Steven Galloway: I like to make odd outlines and charts, and I also tend to pin up various photographs and maps and scraps of paper, so one whole wall will be cork board and another will be covered in acrylic plexiglass to make a sort of dry erase board system.
Timothy Taylor: I rent an office on the edge of Gastown. It’s in an old tower built in 1910. I like the building. It’s a sort of contemporary Vancouver rendition of A.J. Leibling’s Jollity Building. Lots of one-man bands and good causes. Artists, theater troupes, a scamster or two no doubt.
Matt Rader: My writing habits have less to do with any particular room, or even any particular arrangement, than the idiosyncrasies of my personality and body. I need to be able to get up and pace, to crouch upon my chair like some kind of weak-backed gargoyle, to let my legs unwittingly tremor.
David Chariandy: I need physical distance from both my personal life and day-job, near quiet (or at least rigorously controlled levels of 80s pop music), and anonymity in an otherwise social space. I need a source of electricity for my laptop and a source of coffee for my brain.
Brendan McLeod: Trekking out each day to go write in public is kind of like a modern take on being a hunter-gatherer. Your lone goal is to find a place with proper sustenance (coffee, muffins, and water fountains) and shelter (air conditioning, wireless internet access, and good lighting).
Anne Giardini: Going to my office feels like penance sometimes, unless the work is going very well. Then it feels as if I have made a leap and the air is holding me suspended above the ground.
Mary Novik: I write in a large room overlooking a stream that runs down into MacKay creek. Books and papers are everywhere. I'm blessed with a generous space and the quiet to go with it.

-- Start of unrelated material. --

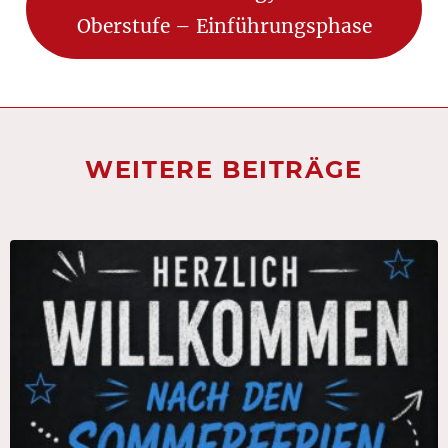
Oberstufe – Einführungsphase
WEITERE BEITRÄGE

Charlotte Gill: I adore working in cubby-like environments, preferably with just enough room for a desk to squeak in between the walls. I think it’s a security thing, the way dogs like to hang out under coffee tables.
Gillian Wigmore: I have a nomadic existence in the suburban house I share with my husband and two small kids - I move to the place with the least mess at the end of the day and that's where I set up shop.

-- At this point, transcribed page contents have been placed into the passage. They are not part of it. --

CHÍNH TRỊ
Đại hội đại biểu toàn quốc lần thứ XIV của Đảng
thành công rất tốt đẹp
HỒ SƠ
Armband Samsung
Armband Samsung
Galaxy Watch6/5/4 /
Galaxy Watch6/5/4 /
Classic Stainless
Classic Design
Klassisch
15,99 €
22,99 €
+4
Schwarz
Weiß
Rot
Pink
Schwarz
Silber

Andrea MacPherson: My office is an anomaly in our house. It’s more cluttered, more feminine, more sentimental than any other room. I spend long, unbroken hours here, staring out the two big windows.
Spider Robsinson:Some of my very best writing has been done in that office. And even those hours spent staring at a blank screen until beads of blood form on my forehead are easier to take, there.
Gail Anderson-Dargatz: My desk is covered in the "gifts" my children bring me every couple of minutes: dandelions and forget-me-nots, rocks, leaves, dead beetles (and a few lives ones), scraps of paper that say "I love you" or, from my four year old, scribbles that, alarmingly, closely resemble my own handwriting.
Billie Livingston: At home in Vancouver I might be on the couch, or smooshed into a corner on the floor, stuffed with pillows. It is unlikely that I’d be at my dining table/desk but I might hole up in bed.
Madeleine Thien: Each morning, I carry my pot of coffee on a silver tray up three flights of stairs. I re-arrange the wicker furniture to my liking, then I pour small puddles of water around the legs of my chair and table to prevent the battalions of ants from attacking.
Elizabeth Bachinsky: Some writers I know are very into spontaneity and the lack of artifice spontaneity can bring. Sometimes I’m that writer, sometimes not. I don’t know if I could tell you where or how.
Jen Sookfong Lee: When I’m sitting at my desk, all I see out my window are trees and bush, finches and hummingbirds, and this tricks me into believing that I don’t live in a big city and am writing from a cabin on Cortes Island.